>> begin Excerpted text
# Videos > Instructional Videos >  How to make fire using Handdrill

## MountanWolf

Hey!

Here is the video on how to make fire using handdrill. My younger brother (age 19) is making fire and i'm filming. The notch is already created. The wood used here is: horseweed spindle + basswood board. For tinder we used pine needles. The video was created 27th december it was realy cold and needles were bit moist so it takes bit longer to blow the tinder in flames  :Devil2: . 

Here is the list of woods for spindles and boards witch we found to be good for hand drill method.

Board woods:
Basswood - one of the best woods for board
Aspen - works nice aswell
Willow - hard to make ember

Spindle:
Horseweed - works great
Mullein - works nice aswell
Cattail - I've heard its good but I haven't managed to make ember with it yet

----------


## crashdive123

Another good video.  Thanks.  I like your choice of music in both.

----------


## Rick

That was outstanding. Have to give you some rep for that. When it's cold and damp it's hard to get a fire going with a lighter. You did very well!

----------


## rwc1969

Good stuff!

----------


## Rick

I've watched this thing over and over. I'll tell you. I'm just blown away how fast you make that thing work. You should be rightfully proud over that. Very good job. I'm truly impressed.

----------


## your_comforting_company

It's cool to see how widespread some of the materials are. Horseweed is one of my favorites.
Another very nice video. Thanks!

----------


## Ted

:clap:   My hat is off to you young sirs!  And I will have you know, I never take my hat off me bald azz head in the winter!

BTW ...Welcome to the forum!

----------


## Batch

Another excellent video. I look forward to more from you in the future.

----------


## danmc

Did you do anything to make the pine needles fluffier like pound them with rocks or (Dan hangs head in shame for saying it) leave them in the road for cars to drive over a bunch?  Nicely done video.  Thanks for posting it.

-Dan

----------


## MountanWolf

@dan

Nope.. i just used as i found them in the forest  :Smile: 
But its easier to make fire if u smash needles with rocks  :Smile:

----------
>> end Excerpted text
>> begin Stored data
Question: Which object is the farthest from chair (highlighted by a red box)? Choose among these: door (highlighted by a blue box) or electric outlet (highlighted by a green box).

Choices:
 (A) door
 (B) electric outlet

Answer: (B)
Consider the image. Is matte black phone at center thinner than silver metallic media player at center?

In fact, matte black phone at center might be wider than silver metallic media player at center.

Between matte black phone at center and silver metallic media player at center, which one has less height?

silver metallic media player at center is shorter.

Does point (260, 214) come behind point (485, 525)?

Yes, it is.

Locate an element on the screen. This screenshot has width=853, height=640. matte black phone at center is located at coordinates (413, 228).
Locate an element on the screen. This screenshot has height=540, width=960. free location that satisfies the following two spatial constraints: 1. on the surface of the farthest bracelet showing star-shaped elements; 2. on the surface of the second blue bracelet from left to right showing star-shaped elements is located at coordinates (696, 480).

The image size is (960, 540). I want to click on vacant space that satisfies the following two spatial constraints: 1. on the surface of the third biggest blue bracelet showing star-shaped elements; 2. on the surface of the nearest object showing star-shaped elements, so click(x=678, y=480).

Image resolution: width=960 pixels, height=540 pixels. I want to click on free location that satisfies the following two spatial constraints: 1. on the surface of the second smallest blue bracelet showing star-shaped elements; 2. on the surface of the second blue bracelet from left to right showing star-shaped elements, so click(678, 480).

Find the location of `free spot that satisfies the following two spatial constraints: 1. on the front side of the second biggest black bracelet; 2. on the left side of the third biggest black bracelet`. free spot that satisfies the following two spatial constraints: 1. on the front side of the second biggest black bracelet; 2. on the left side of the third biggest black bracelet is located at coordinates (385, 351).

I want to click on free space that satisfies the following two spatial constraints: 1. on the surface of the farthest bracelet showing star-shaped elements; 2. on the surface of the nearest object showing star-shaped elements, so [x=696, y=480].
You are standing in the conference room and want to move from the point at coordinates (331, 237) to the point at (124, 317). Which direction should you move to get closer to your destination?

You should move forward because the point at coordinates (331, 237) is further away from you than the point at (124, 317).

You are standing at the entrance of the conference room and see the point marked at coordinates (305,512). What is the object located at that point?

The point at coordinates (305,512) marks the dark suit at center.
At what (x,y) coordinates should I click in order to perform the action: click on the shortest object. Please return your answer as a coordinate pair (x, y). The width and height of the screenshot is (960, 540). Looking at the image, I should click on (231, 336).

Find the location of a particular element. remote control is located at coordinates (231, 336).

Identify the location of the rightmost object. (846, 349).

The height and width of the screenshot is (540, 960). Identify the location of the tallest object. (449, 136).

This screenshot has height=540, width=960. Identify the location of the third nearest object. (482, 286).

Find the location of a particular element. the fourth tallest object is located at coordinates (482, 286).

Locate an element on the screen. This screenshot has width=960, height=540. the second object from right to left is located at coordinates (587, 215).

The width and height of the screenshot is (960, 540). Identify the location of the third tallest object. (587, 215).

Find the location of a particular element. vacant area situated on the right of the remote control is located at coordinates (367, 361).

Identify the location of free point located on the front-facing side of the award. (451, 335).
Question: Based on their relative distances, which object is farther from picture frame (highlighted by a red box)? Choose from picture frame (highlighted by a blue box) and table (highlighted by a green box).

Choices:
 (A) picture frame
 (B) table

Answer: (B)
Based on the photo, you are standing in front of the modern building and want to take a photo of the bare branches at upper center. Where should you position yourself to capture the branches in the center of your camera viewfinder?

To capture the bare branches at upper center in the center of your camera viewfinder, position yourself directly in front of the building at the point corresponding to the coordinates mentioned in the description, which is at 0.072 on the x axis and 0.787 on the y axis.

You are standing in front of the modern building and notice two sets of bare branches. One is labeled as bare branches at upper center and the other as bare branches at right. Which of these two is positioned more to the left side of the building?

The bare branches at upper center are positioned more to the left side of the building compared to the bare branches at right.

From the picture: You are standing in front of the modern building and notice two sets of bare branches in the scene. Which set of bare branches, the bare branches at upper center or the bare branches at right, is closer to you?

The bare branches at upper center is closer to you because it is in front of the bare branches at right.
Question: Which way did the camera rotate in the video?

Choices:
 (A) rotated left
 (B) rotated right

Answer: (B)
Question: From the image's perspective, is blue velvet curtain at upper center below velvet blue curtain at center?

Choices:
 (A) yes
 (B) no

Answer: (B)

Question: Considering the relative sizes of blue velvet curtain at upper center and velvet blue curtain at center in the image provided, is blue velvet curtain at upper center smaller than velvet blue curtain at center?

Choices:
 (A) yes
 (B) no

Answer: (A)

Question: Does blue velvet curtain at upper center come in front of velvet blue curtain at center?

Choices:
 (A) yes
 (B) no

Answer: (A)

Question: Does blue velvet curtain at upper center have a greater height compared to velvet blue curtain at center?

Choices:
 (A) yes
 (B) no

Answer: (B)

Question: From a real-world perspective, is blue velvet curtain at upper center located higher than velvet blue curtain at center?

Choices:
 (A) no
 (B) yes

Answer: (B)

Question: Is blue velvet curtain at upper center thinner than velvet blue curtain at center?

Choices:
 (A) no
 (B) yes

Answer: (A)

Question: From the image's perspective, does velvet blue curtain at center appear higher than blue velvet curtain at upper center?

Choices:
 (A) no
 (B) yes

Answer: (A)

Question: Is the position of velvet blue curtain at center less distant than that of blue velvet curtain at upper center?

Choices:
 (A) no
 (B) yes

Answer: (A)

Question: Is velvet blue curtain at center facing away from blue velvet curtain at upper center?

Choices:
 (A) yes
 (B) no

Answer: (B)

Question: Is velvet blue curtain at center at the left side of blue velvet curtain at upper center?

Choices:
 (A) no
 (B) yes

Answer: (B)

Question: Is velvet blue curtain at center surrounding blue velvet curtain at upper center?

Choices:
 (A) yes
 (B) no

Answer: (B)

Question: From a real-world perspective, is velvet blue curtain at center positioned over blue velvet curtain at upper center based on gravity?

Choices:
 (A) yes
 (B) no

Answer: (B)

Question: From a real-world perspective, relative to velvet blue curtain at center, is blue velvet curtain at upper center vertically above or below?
>> end Stored data
Copy the stretch from "I've watched this" through "nice video. Thanks!" in the hand drill thread, renaming "Horseweed" to "Goldenrod" wherever it appears.

I've watched this thing over and over. I'll tell you. I'm just blown away how fast you make that thing work. You should be rightfully proud over that. Very good job. I'm truly impressed.

----------


## your_comforting_company

It's cool to see how widespread some of the materials are. Goldenrod is one of my favorites.
Another very nice video. Thanks!